Jason Bateman, Heidi Klum Support Childhood Arts Education at Fundraiser
"You can't complain that the industry is too white or too male if you haven't started years before," Mayor Eric Garcetti said at the annual Express Yourself event in Santa Monica benefiting childhood arts education.
Stars and their kids decorated S'well bottles with emoji stickers and made oozing slime out of glue — all in the name of charity. Heidi Klum, Jason Bateman, Adam Scott, Kevin Zegers and Ali Larter were among those who brought their families to the annual P.S. ARTS "Express Yourself" fundraiser in Santa Monica on Sunday.
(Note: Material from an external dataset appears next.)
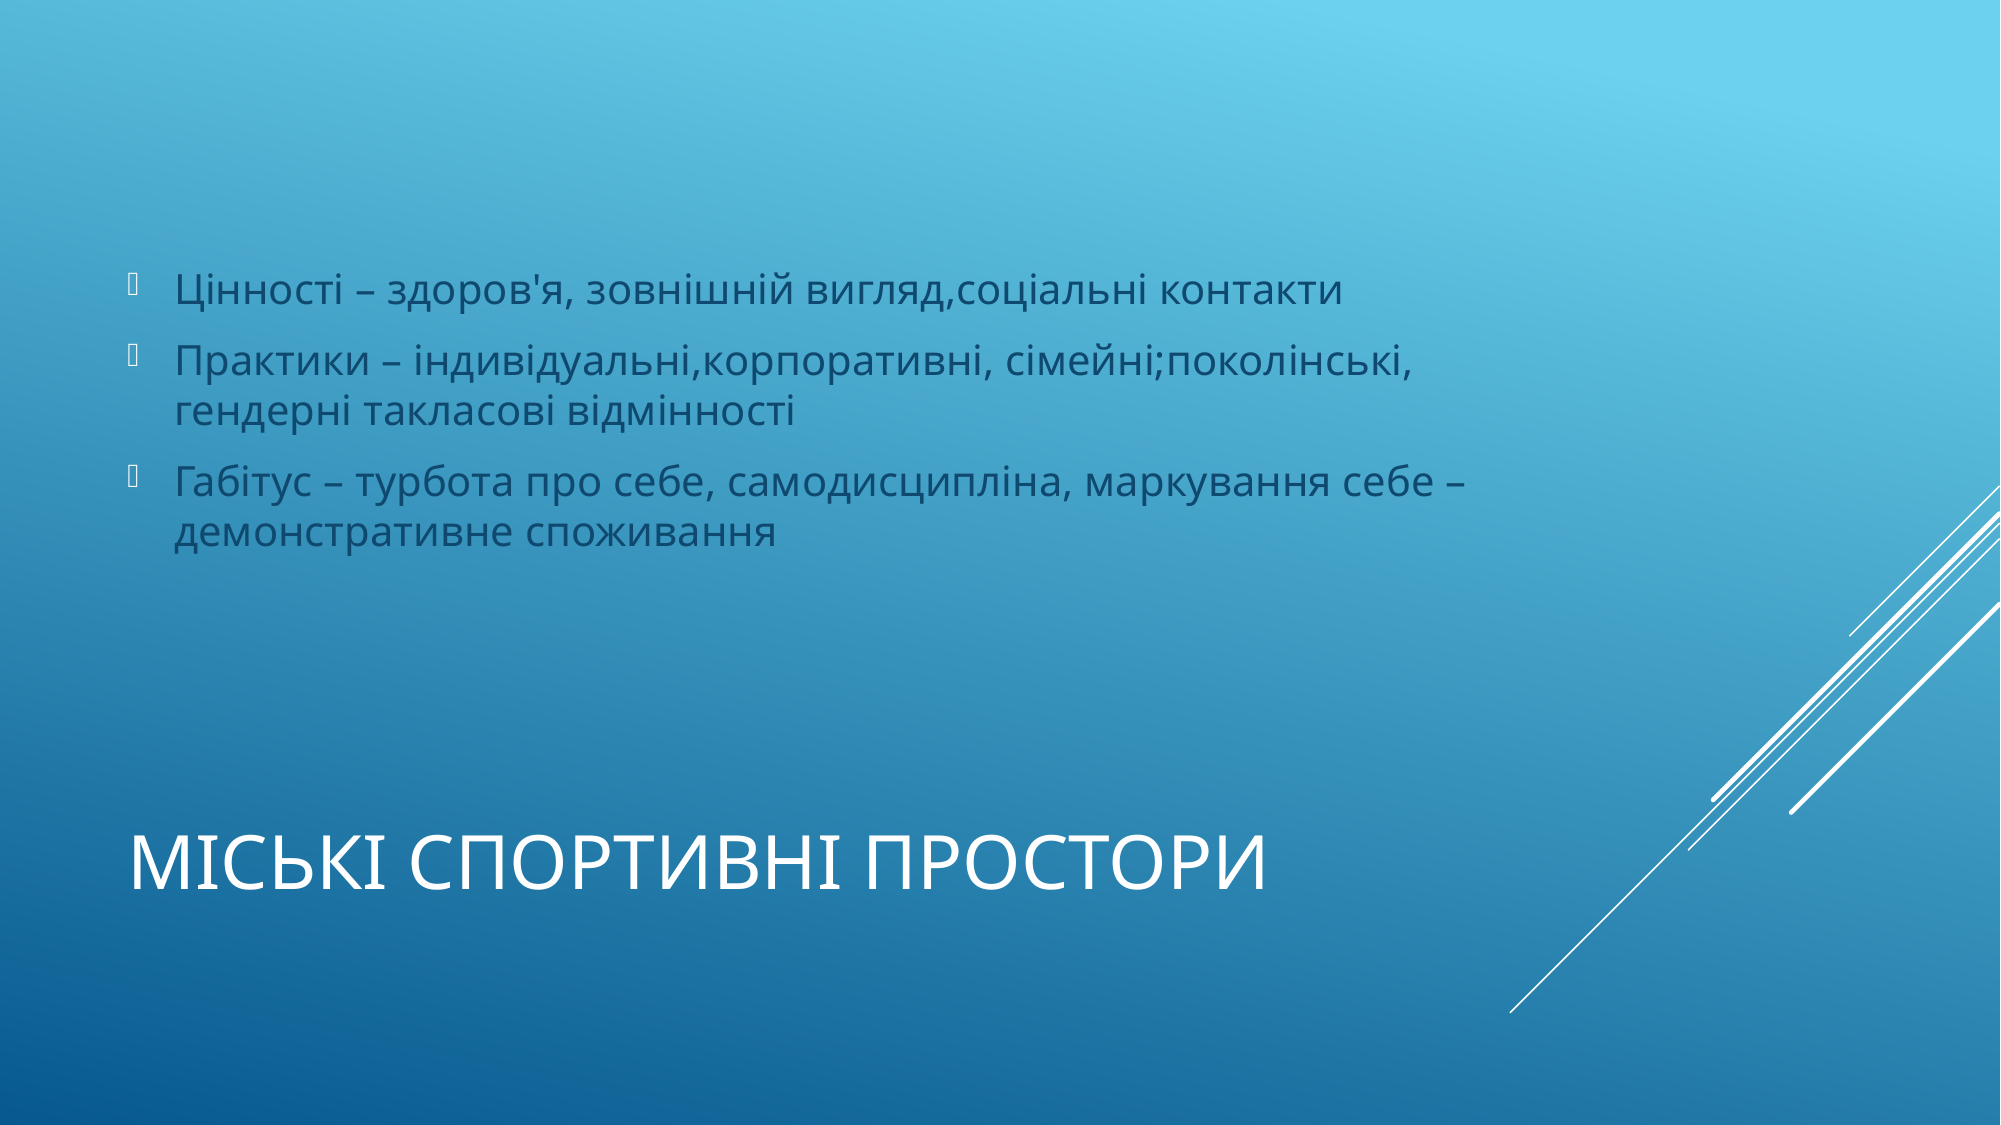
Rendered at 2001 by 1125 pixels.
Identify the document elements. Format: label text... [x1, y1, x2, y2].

list Цінності – здоров'я, зовнішній вигляд,соціальні контакти Практики – індивідуальні,корпоративні, сімейні;поколінські, гендерні такласові відмінності Габітус – турбота про себе, самодисципліна, маркування себе – демонстративне споживання [112, 112, 1513, 706]
title Міські спортивні простори [112, 736, 1513, 984]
The nonprofit organization hosts a day of arts and crafts for attendees, who in turn help provide funding for 25,000 underserved students to receive an arts education across California. The 2017 "Express Yourself" event raised more than $500,000.
Many guests appreciated their own experiences with music and theater growing up, and recognized that not all children in Los Angeles have the same opportunities.
"Express Yourself" co-host Jordana Brewster (Fast & Furious) cemented her desire to be an actress by playing Jesus in Godspell in fifth grade at Convent of the Sacred Heart, she told The Hollywood Reporter.
"Had I not had that outlet, had I not had that validation, I don't know that I would have been like, 'OK, I can do this,'" Brewster said. "I think it's kind of a given that kids will learn music and theater and photography and all this stuff that I had growing up, but the fact that it's not available to each kid is heartbreaking."
Adam Scott of Big Little Lies said his public high school drama teacher inspired him the most by giving him the lead in Blue Denim. "She told me I was good at something and I believed her," Scott told THR. "If it wasn't for arts education, there's no way I would have found acting at all."
On Sunday, Barker Hangar was stuffed with colorful booths that provided sample dishes from high-end restaurants and craft corners where kids could laugh, scream and play all afternoon. Paper airplanes zoomed by and Disney songs from Moana and Frozen filled the venue.
Coral Tree Cafe offered samples of its acidic avocado toast, while Michele Gan's Serves You Right catering dished out bite-sized slow-roasted chicken tacos with Napa slaw in a taro root shell.
Kids kept busy by sewing bowties and decorating tote bags with palm tree iron-on patches. Servers in white lab coats presented children with trays of glue, liquid starch, water and coloring to make jars of neon slime at Entertainment Lab. Beakers of yellow roses lined the wall.
The arts affect everyone's lives in positive ways, Mayor Eric Garcetti said to THR at the fundraiser. He wants to help more kids get an arts education, as well as diversify the industry starting with high school students.
"You can't complain that the industry is too white or too male if you haven't started years before," Garcetti said. "L.A. is the creative capital of the world, and yet too many kids, based on their ZIP code, don't have access to a good arts education. It's crazy."